The Penguins failed to score a goal on any of their 15 power plays that series, including six in a 2-1 double-overtime loss in Game 3, after taking advantage of 24.7 percent of their regular-season chances, good for second in the NHL behind the Washington Capitals.

But Pittsburgh's lack of offense in that series isn't the only problem it is attempting to rectify, as it allowed nine goals in the first two games. The defense and goaltender Tomas Vokoun rebounded nicely, allowing three goals in the final two games, but questions still surround starting netminder Marc-Andre Fleury.

Fleury had a regular season worthy of Vezina Trophy consideration, but struggled in the playoffs with a 3.52 goals-against average and .883 save percentage. The 28-year-old, who helped lead the Penguins to their 2009 Stanley Cup championship, said he has reflected on last postseason to find ways to improve.

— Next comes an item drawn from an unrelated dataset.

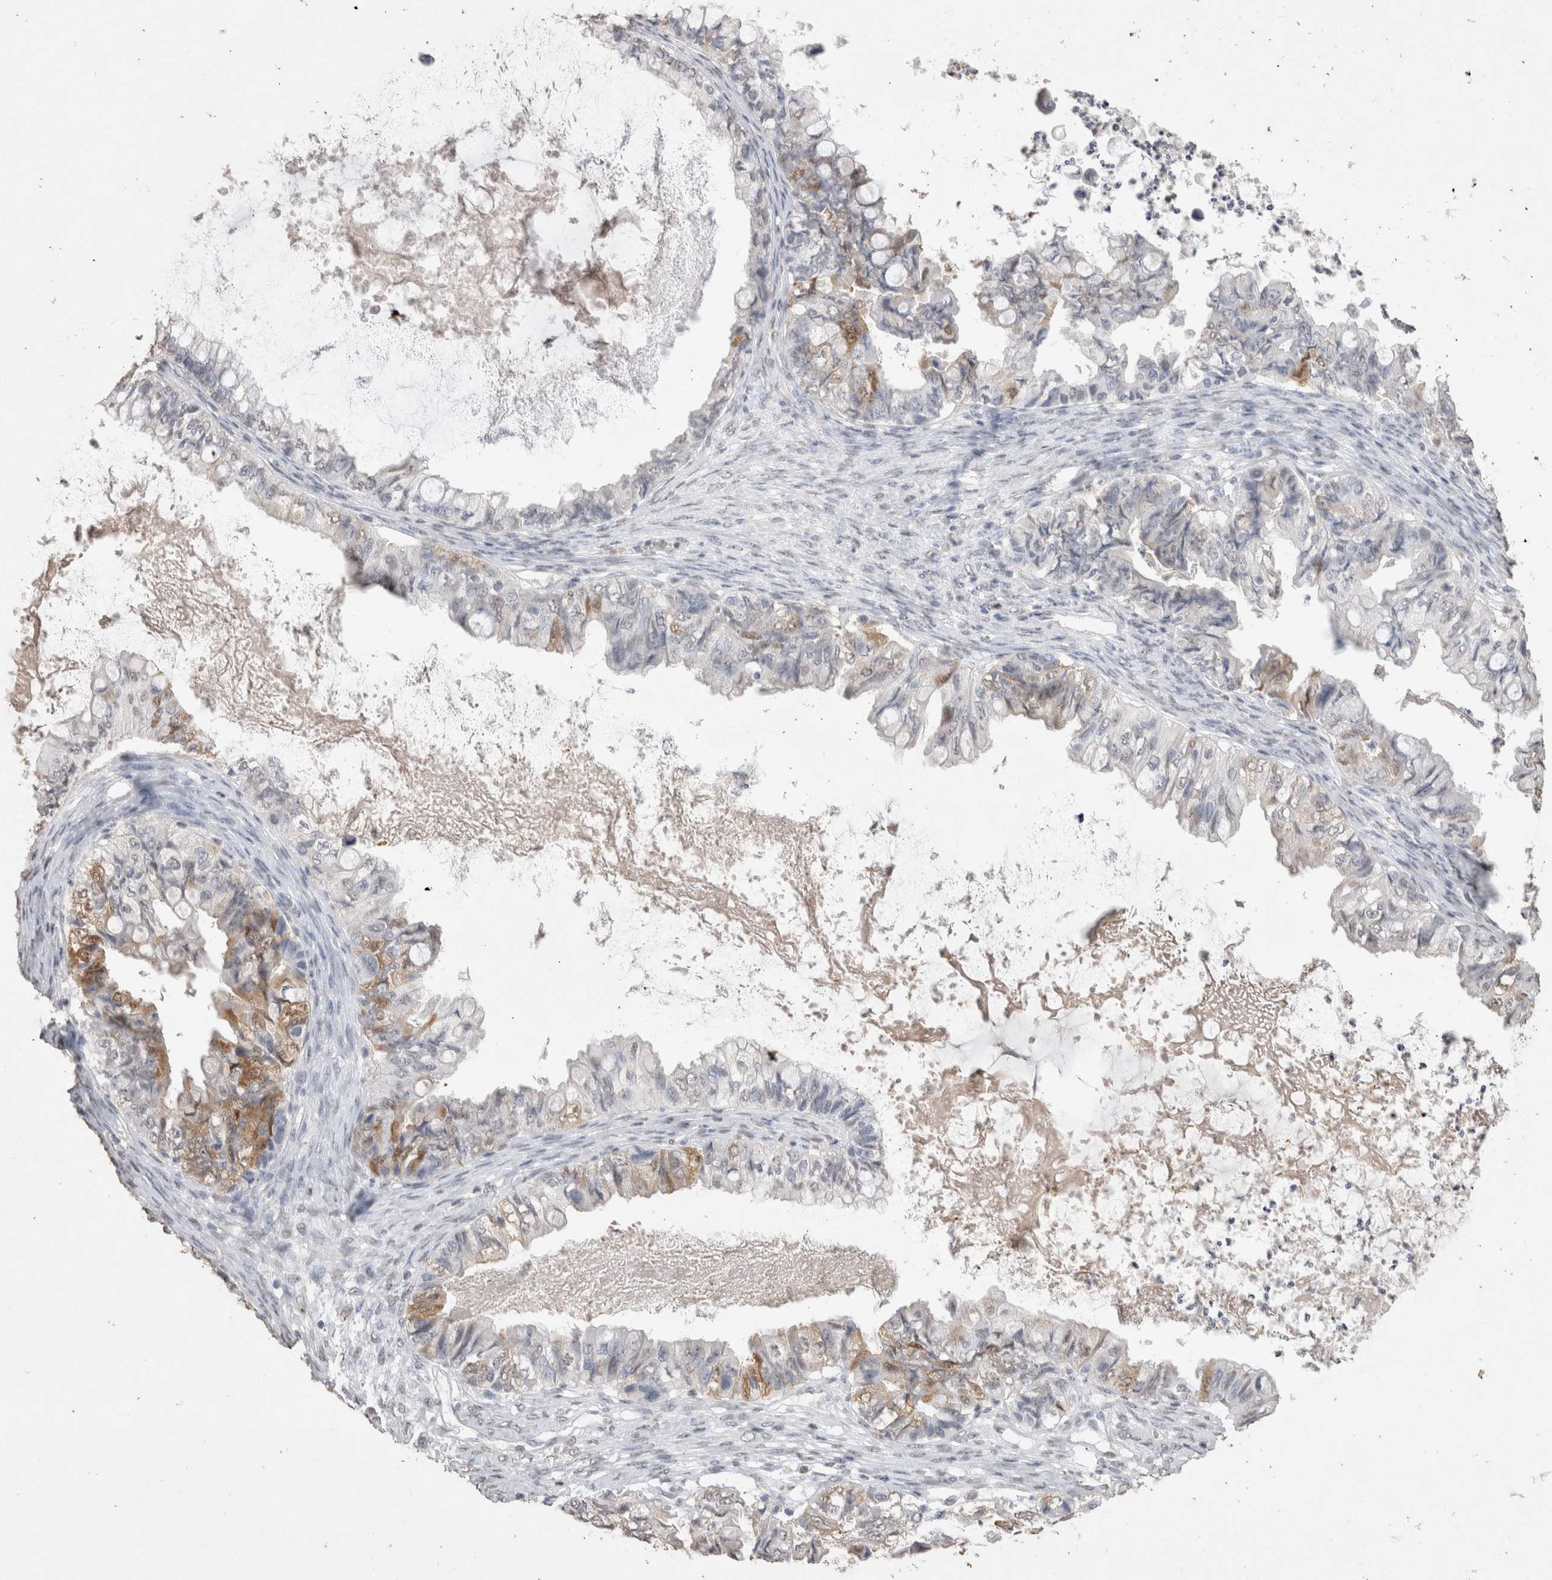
{"staining": {"intensity": "moderate", "quantity": "<25%", "location": "cytoplasmic/membranous"}, "tissue": "ovarian cancer", "cell_type": "Tumor cells", "image_type": "cancer", "snomed": [{"axis": "morphology", "description": "Cystadenocarcinoma, mucinous, NOS"}, {"axis": "topography", "description": "Ovary"}], "caption": "A brown stain shows moderate cytoplasmic/membranous expression of a protein in human ovarian cancer (mucinous cystadenocarcinoma) tumor cells.", "gene": "LGALS2", "patient": {"sex": "female", "age": 80}}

"Last season was good. There were a couple of rough games in the playoffs, but I'm not going to quit playing hockey because of that," Fleury said. "You learn from it. I try to figure it out, what's going on. Look back on every goal, try to find ways to stop [the puck] and some were unfortunate bounces, some were not good goals. … I look at it, think about it and try to be better."

Fleury's teammates have said they are confident with Fleury in net, with defenseman Paul Martin saying, "When he's on his game, there's nobody better."

Bylsma echoed those sentiments and put pressure on the entire team to improve from last season, starting in the weeks leading up to the regular season.

"We hope to continue to win 70 percent of our games in the regular season, but there are certain things we look to adjust too, and always have and always will," Bylsma said. "Defensively, there are a few adjustments that we're going to add to our scheme … and I think we have to look at a transition to offense in the neutral zone a little bit differently.

"There are areas where we can build as a group, as a whole, not necessarily just schematically. We can add to our team."

The changes will be aimed at making Pittsburgh a more prepared team immediately, and center Evgeni Malkin said he expects the players to prove they are capable of greatness by showing resiliency coming off of the conference final.

"The motivation is just win the Stanley Cup," Malkin said. "Everyone has great motivation because we lost last year, but it's a new season with new motivation. It's a new game, we have new teammates, but we're still a great team."